• About this task
Excluding any images, copy all of the lines below precisely as written.

• Data section
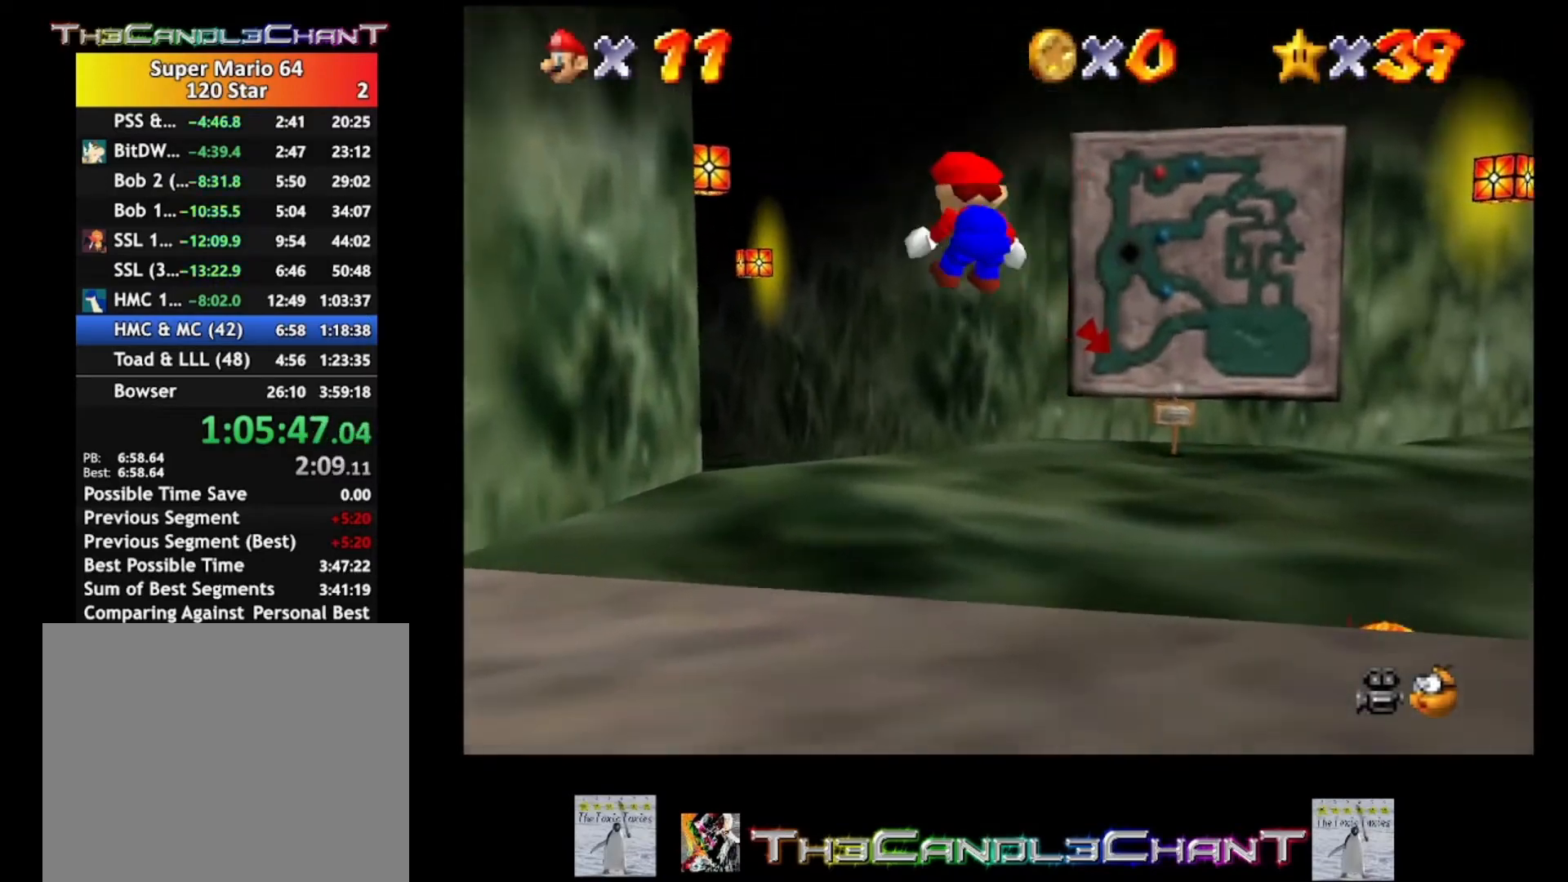
{"buttons": ["X", "L2"], "left_stick": "up", "right_stick": "center", "events": [[67, "A", "down"], [133, "X", "down"], [233, "A", "up"], [267, "X", "up"], [400, "A", "down"], [400, "left_stick", "up"], [433, "X", "down"], [467, "A", "up"]]}
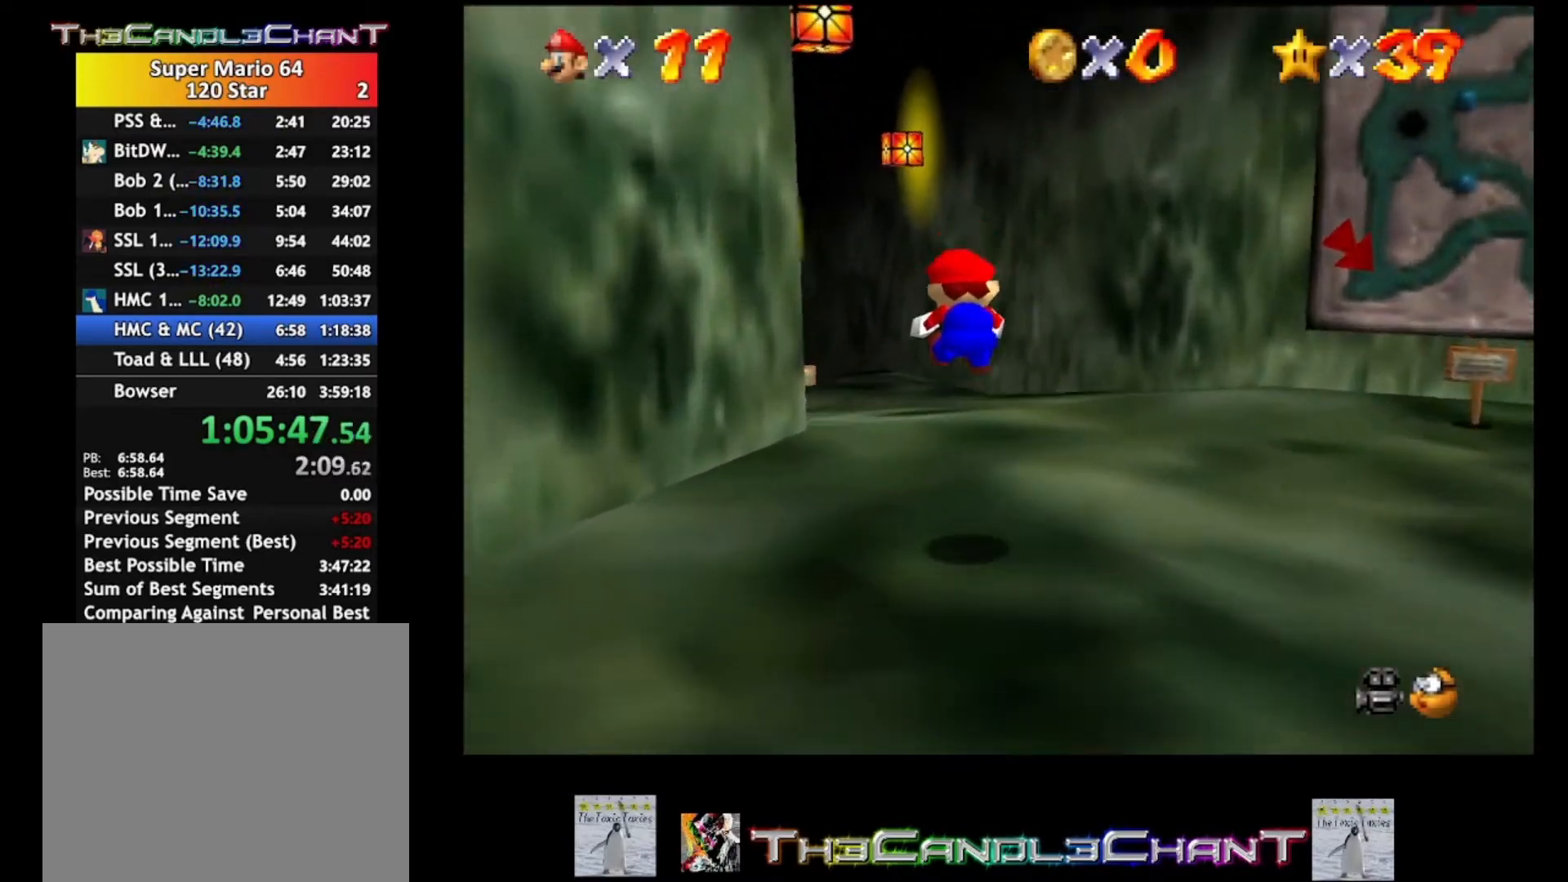
{"buttons": ["L2"], "left_stick": "up", "right_stick": "center", "events": [[67, "L2", "up"], [100, "X", "up"], [200, "L2", "down"], [233, "A", "down"], [367, "A", "up"]]}
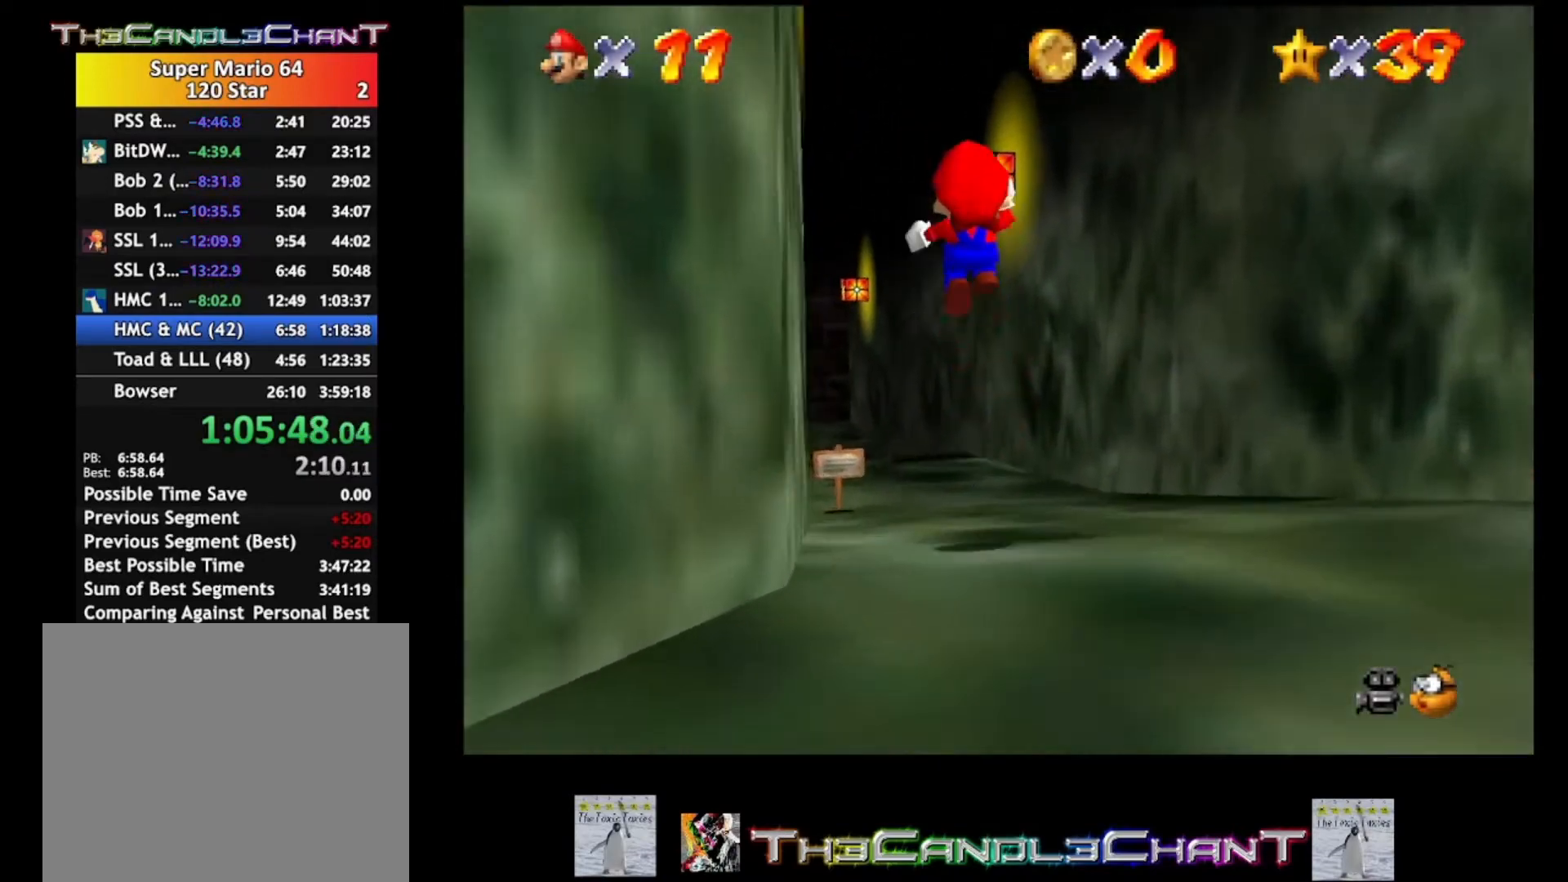
{"buttons": [], "left_stick": "up-left", "right_stick": "center", "events": [[33, "L2", "up"], [67, "left_stick", "center"], [300, "left_stick", "up-left"]]}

• Solution to this exercise
{"buttons": ["X", "L2"], "left_stick": "up", "right_stick": "center", "events": [[67, "A", "down"], [133, "X", "down"], [233, "A", "up"], [267, "X", "up"], [400, "A", "down"], [400, "left_stick", "up"], [433, "X", "down"], [467, "A", "up"]]}
{"buttons": ["L2"], "left_stick": "up", "right_stick": "center", "events": [[67, "L2", "up"], [100, "X", "up"], [200, "L2", "down"], [233, "A", "down"], [367, "A", "up"]]}
{"buttons": [], "left_stick": "up-left", "right_stick": "center", "events": [[33, "L2", "up"], [67, "left_stick", "center"], [300, "left_stick", "up-left"]]}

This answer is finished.